§ **Your task**: Produce an exact transcription of the listing below, omitting the pictures.

§ **Data for the task**:

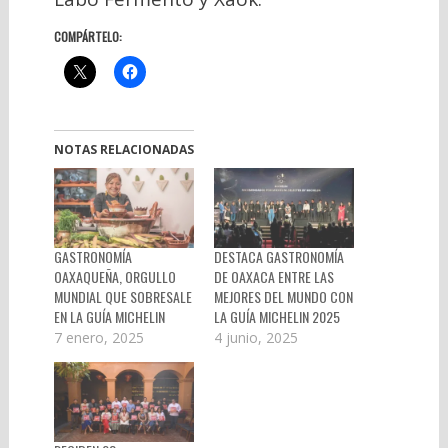
COMPÁRTELO:
NOTAS RELACIONADAS
GASTRONOMÍA
DESTACA GASTRONOMÍA
OAXAQUEÑA, ORGULLO
DE OAXACA ENTRE LAS
MUNDIAL QUE SOBRESALE
MEJORES DEL MUNDO CON
EN LA GUÍA MICHELIN
LA GUÍA MICHELIN 2025
7 enero, 2025
4 junio, 2025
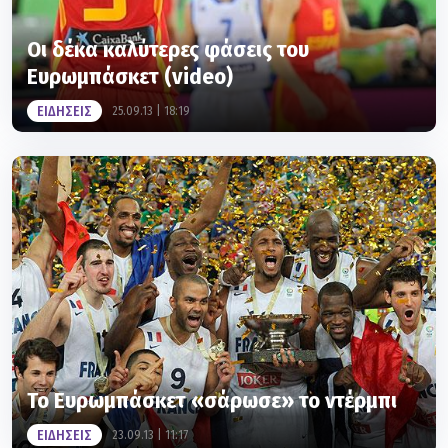
Οι δέκα καλύτερες φάσεις του
Ευρωμπάσκετ (video)
ΕΙΔΗΣΕΙΣ
25.09.13 | 18:19
Το Ευρωμπάσκετ «σάρωσε» το ντέρμπι
ΕΙΔΗΣΕΙΣ
23.09.13 | 11:17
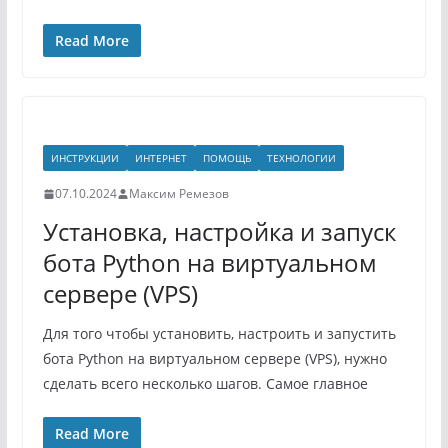
Read More
ИНСТРУКЦИИ
ИНТЕРНЕТ
ПОМОЩЬ
ТЕХНОЛОГИИ
07.10.2024
Максим Ремезов
Установка, настройка и запуск
бота Python на виртуальном
сервере (VPS)
Для того чтобы установить, настроить и запустить
бота Python на виртуальном сервере (VPS), нужно
сделать всего несколько шагов. Самое главное
Read More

§ **Written response**:
COMPÁRTELO:
NOTAS RELACIONADAS
GASTRONOMÍA
DESTACA GASTRONOMÍA
OAXAQUEÑA, ORGULLO
DE OAXACA ENTRE LAS
MUNDIAL QUE SOBRESALE
MEJORES DEL MUNDO CON
EN LA GUÍA MICHELIN
LA GUÍA MICHELIN 2025
7 enero, 2025
4 junio, 2025
Οι δέκα καλύτερες φάσεις του
Ευρωμπάσκετ (video)
ΕΙΔΗΣΕΙΣ
25.09.13 | 18:19
Το Ευρωμπάσκετ «σάρωσε» το ντέρμπι
ΕΙΔΗΣΕΙΣ
23.09.13 | 11:17
Read More
ИНСТРУКЦИИ
ИНТЕРНЕТ
ПОМОЩЬ
ТЕХНОЛОГИИ
07.10.2024
Максим Ремезов
Установка, настройка и запуск
бота Python на виртуальном
сервере (VPS)
Для того чтобы установить, настроить и запустить
бота Python на виртуальном сервере (VPS), нужно
сделать всего несколько шагов. Самое главное
Read More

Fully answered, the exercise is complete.